К вечеру Николаев прибыл в Южный город, который, как последний чемодан с пожитками, распирало от военных. Николаева мучили приступы удушья, особенно под утро; казалось, что сейчас, вот в эту минуту дыхание кончится, трясущимися пальцами он скручивал самокрутку, просыпая на пол табак, и торопливо затягивался. Боже мой, любовь, нежность и сам Николаев, и сама жизнь, и, может быть, жизнь души - все так призрачно. Корабли на рейде, и этот цветущий город, в минуты тлена, когда по набережной ходили французские моряки, кафе наполняли военные и женщины, да, там - открытые женские плечи и шеи, и там - густейший запах пота, а женщины обмахивались надушенными платочками, все это чужая переводная картинка - и я тру ее пальцем. Вдруг проступает золотая труба, вздымаю ее к небесной лазури, дую, и звук тут же возвращается ко мне.

- Николаев, - спросил я, - не кажется ли вам, что облака спустились ниже, или мы поднялись выше по тропке?

Николаев не ответил. На тропе я увидел омытый дождем череп лошади.

- К Дуське стирать пойдешь? - спрашивала старуха.

- Встану, дак завтра схожу, - потом они о чем-то зашептали. Я не мог расслышать.

Старуха вдруг остановилась, посмотрела на меня:

- Нюрка-то говорит, ты неруцкий, ай? Может ей погадаешь? - И она повернулась к девочке-подростку: - Ну цаго головой вертишь?

Я подошел к Нюре и взял ее за левую руку.

И эта ее красная, уже твердая ладошка, натертая граблями, - и дороги, что пролегли по ней - перевитые, совсем юные, - и все к счастью, к счастью...

Дороги эти - и лики святых над ними с облупившихся икон - и погосты светлые, на припеках, среди этой ликующей, отданной ей молодой земли, такой открытой дождю и солнцу, вот эти, вот они, пробойные колеи, как в камне, проложенные в поколениях...

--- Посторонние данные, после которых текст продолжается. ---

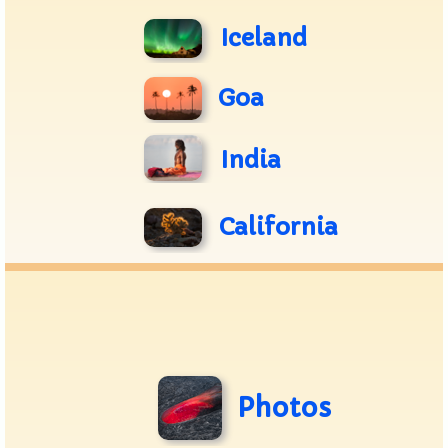
Iceland
Goa
India
California
Photos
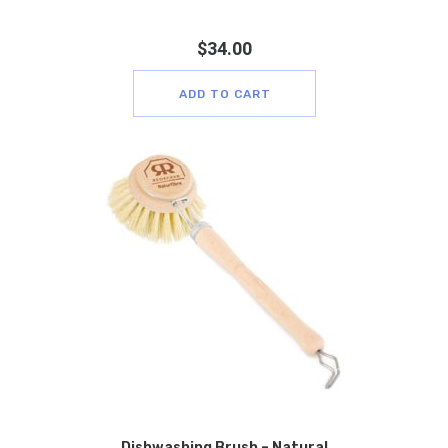
$
34.00
ADD TO CART
Dishwashing Brush – Natural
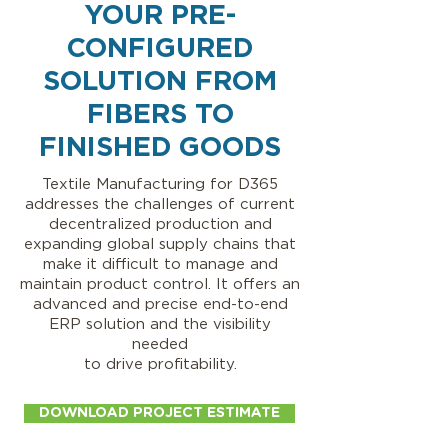
YOUR PRE-
CONFIGURED
SOLUTION FROM
FIBERS TO
FINISHED GOODS
Textile Manufacturing for D365
addresses the challenges of current
decentralized production and
expanding global supply chains that
make it difficult to manage and
maintain product control. It offers an
advanced and precise end-to-end
ERP solution and the visibility
needed
to drive profitability.
DOWNLOAD PROJECT ESTIMATE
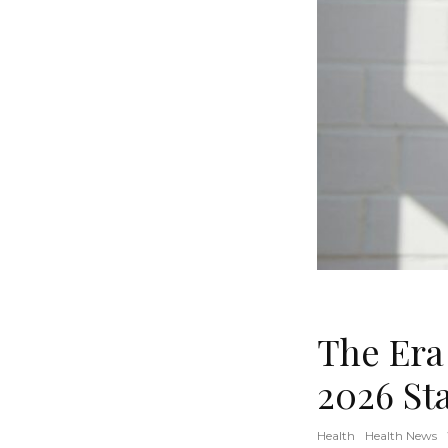
The Era
2026 St
Health
Health News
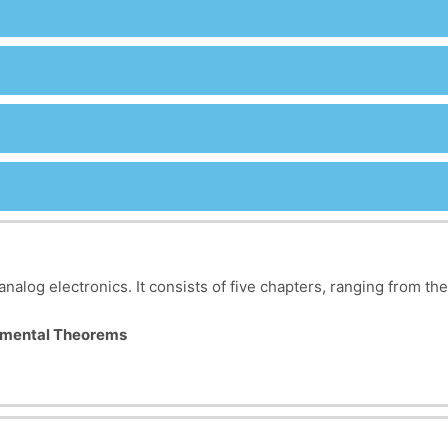
analog electronics. It consists of five chapters, ranging from th
damental Theorems
C electrical circuits. It covers the concepts of dipoles, branche
sition, Thévenin, Norton, Millman, and Kennelly theorems are st
mplex circuits. The chapter covers input/output impedance, gai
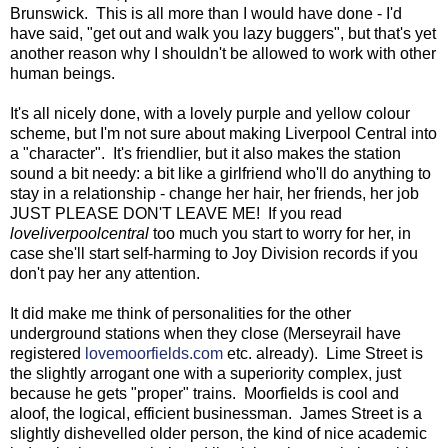
Brunswick. This is all more than I would have done - I'd
have said, "get out and walk you lazy buggers", but that's yet
another reason why I shouldn't be allowed to work with other
human beings.
It's all nicely done, with a lovely purple and yellow colour
scheme, but I'm not sure about making Liverpool Central into
a "character". It's friendlier, but it also makes the station
sound a bit needy: a bit like a girlfriend who'll do anything to
stay in a relationship - change her hair, her friends, her job
JUST PLEASE DON'T LEAVE ME! If you read
loveliverpoolcentral
too much you start to worry for her, in
case she'll start self-harming to Joy Division records if you
don't pay her any attention.
It did make me think of personalities for the other
underground stations when they close (Merseyrail have
registered
lovemoorfields.com
etc. already). Lime Street is
the slightly arrogant one with a superiority complex, just
because he gets "proper" trains. Moorfields is cool and
aloof, the logical, efficient businessman. James Street is a
slightly dishevelled older person, the kind of nice academic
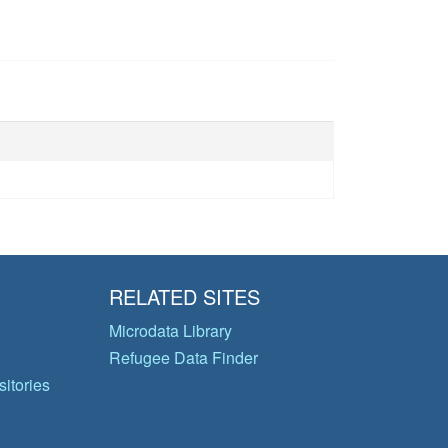
RELATED SITES
Microdata Library
Refugee Data Finder
itories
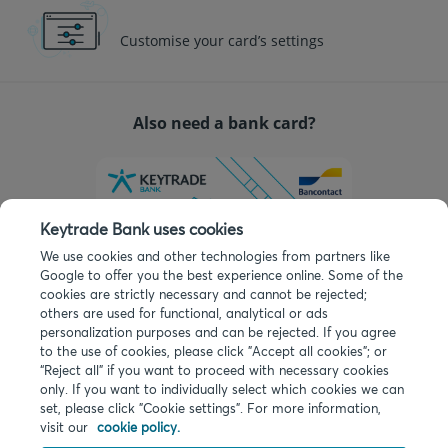
Customise your card’s settings
Also need a bank card?
Keytrade Bank uses cookies
We use cookies and other technologies from partners like
Google to offer you the best experience online. Some of the
cookies are strictly necessary and cannot be rejected;
others are used for functional, analytical or ads
personalization purposes and can be rejected. If you agree
You can add a card for free in one click when
to the use of cookies, please click "Accept all cookies"; or
opening your account.
“Reject all” if you want to proceed with necessary cookies
only. If you want to individually select which cookies we can
set, please click "Cookie settings". For more information,
visit our
cookie policy.
©
2026
Keytrade Bank, Belgian branch of Arkéa Direct Bank SA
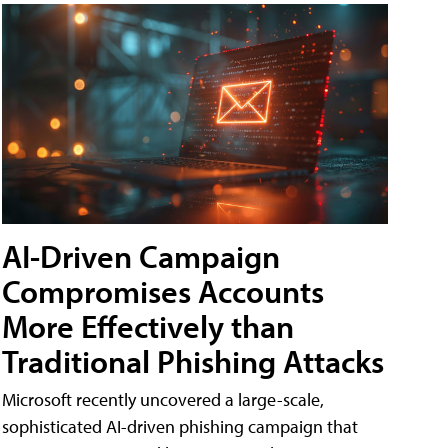
AI-Driven Campaign
Compromises Accounts
More Effectively than
Traditional Phishing Attacks
Microsoft recently uncovered a large-scale,
sophisticated AI-driven phishing campaign that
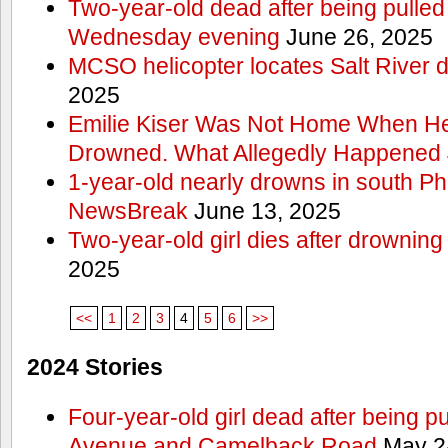
Two-year-old dead after being pulled 
Wednesday evening
June 26, 2025
MCSO helicopter locates Salt River 
2025
Emilie Kiser Was Not Home When He
Drowned. What Allegedly Happened
1-year-old nearly drowns in south P
NewsBreak
June 13, 2025
Two-year-old girl dies after drownin
2025
<<
1
2
3
4
5
6
>>
2024 Stories
Four-year-old girl dead after being p
Avenue and Camelback Road
May 2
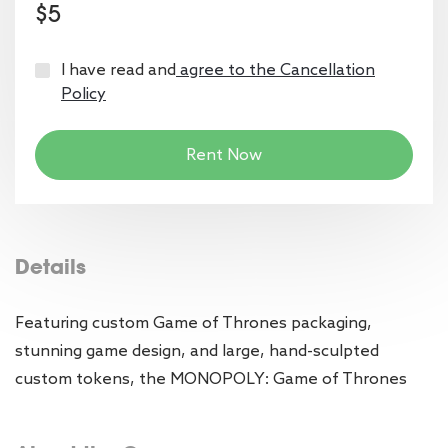
$5
I have read and
agree to the Cancellation
Policy
Rent Now
Details
Featuring custom Game of Thrones packaging,
stunning game design, and large, hand-sculpted
custom tokens, the MONOPOLY: Game of Thrones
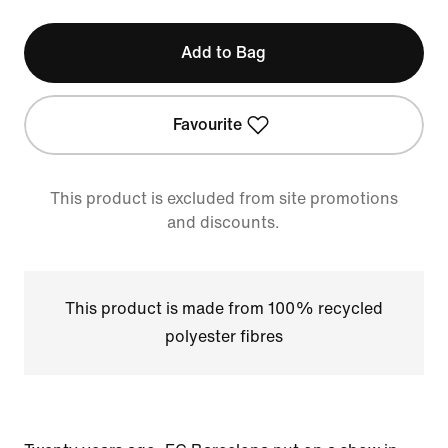
Add to Bag
Favourite
This product is excluded from site promotions
and discounts.
This product is made from 100% recycled
polyester fibres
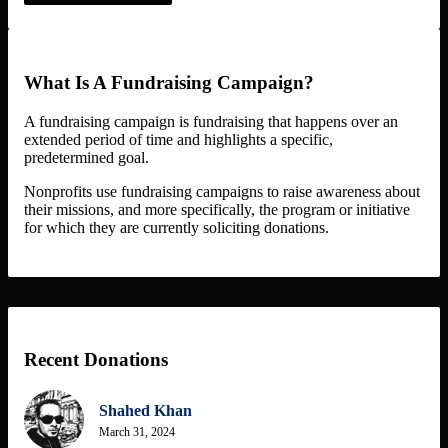
What Is A Fundraising Campaign?
A fundraising campaign is fundraising that happens over an
extended period of time and highlights a specific,
predetermined goal.
Nonprofits use fundraising campaigns to raise awareness about
their missions, and more specifically, the program or initiative
for which they are currently soliciting donations.
Recent Donations
Shahed Khan
March 31, 2024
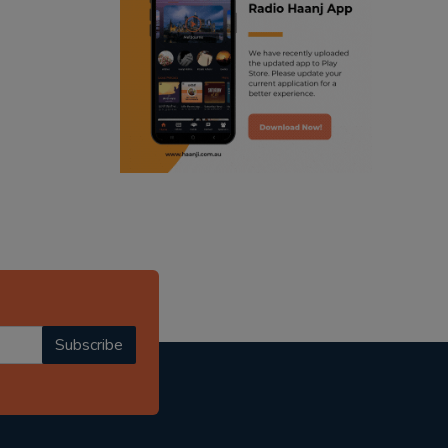
ranjodh singh
punjabi podcast australia
radio haanji updates
punjabi kahani
kitaab kahani
punjabi story
Subscribe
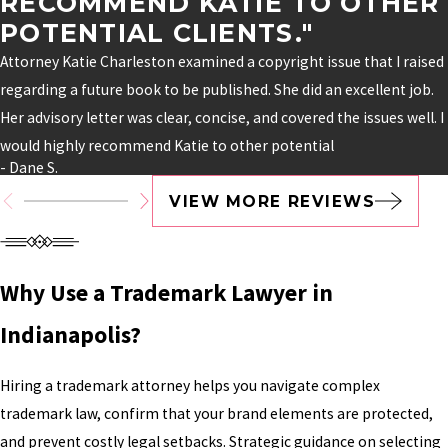
RECOMMEND KATIE TO OTHER
POTENTIAL CLIENTS."
Attorney Katie Charleston examined a copyright issue that I raised
regarding a future book to be published. She did an excellent job.
Her advisory letter was clear, concise, and covered the issues well. I
would highly recommend Katie to other potential
- Dane S.
VIEW MORE REVIEWS
Why Use a Trademark Lawyer in
Indianapolis?
Hiring a trademark attorney helps you navigate complex
trademark law, confirm that your brand elements are protected,
and prevent costly legal setbacks. Strategic guidance on selecting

Это линия нежданной радости.

Это линия полыни - горькой травы.

Сплетенные умы - и снова даль... безлюдье и тишина. И моя боль очистилась этой тишиной, и вот я снова иду туда, в Селение. Паучок-крестовик пополз по нитке, что спускалась с ветки ели. Верный знак, что распогодится.

Я заплетаю слова надежды для Нюрки.

- Цавой-то он говорит? Слышь...

- Я еще буду жить счастливой.

- Нюрка-о, дак ты скажи ему. Я-то яицек дам. Хорошие. В городе таких не найдешь.

Я поблагодарил старуху, пошел с ними рядом.

- Скажите, бабушка, а старинные песни у вас в Селении поют? Я бы списал.

- Цаго?

А за нее ответила Нюрка:

- Когда праздник, так старухи еще поют. А самых-то долгих не стали петь. Про песни, бабуль, спрашиват, про старины.

- О-о, милый! - закричала старуха. - Как не пели?! В поле, на страды, про руцких мальциков богатылей... А-й на свадьбе пропевать умели, ране-то... Траву коси, головой тряси - вот и песня будет.

- А долгие помните ли, бабушка?

- Цаго? - И она засмеялась. - Где?.. Это преж в крузоцек ходили... Пели песни... И на свадьбе... Я выходила замуж... Семнадцать полотенцев раздарили... О-о-ох!.. - И она присела. - Цаво-то посизу.

Покосы уже прошли, и лес тут был совсем другой, и сосна, ель - все покрупнее, болотину миновали - я знал, что где-то рядом Селение, и опять ко мне вернется боль, и я рад был, что старуха села отдохнуть.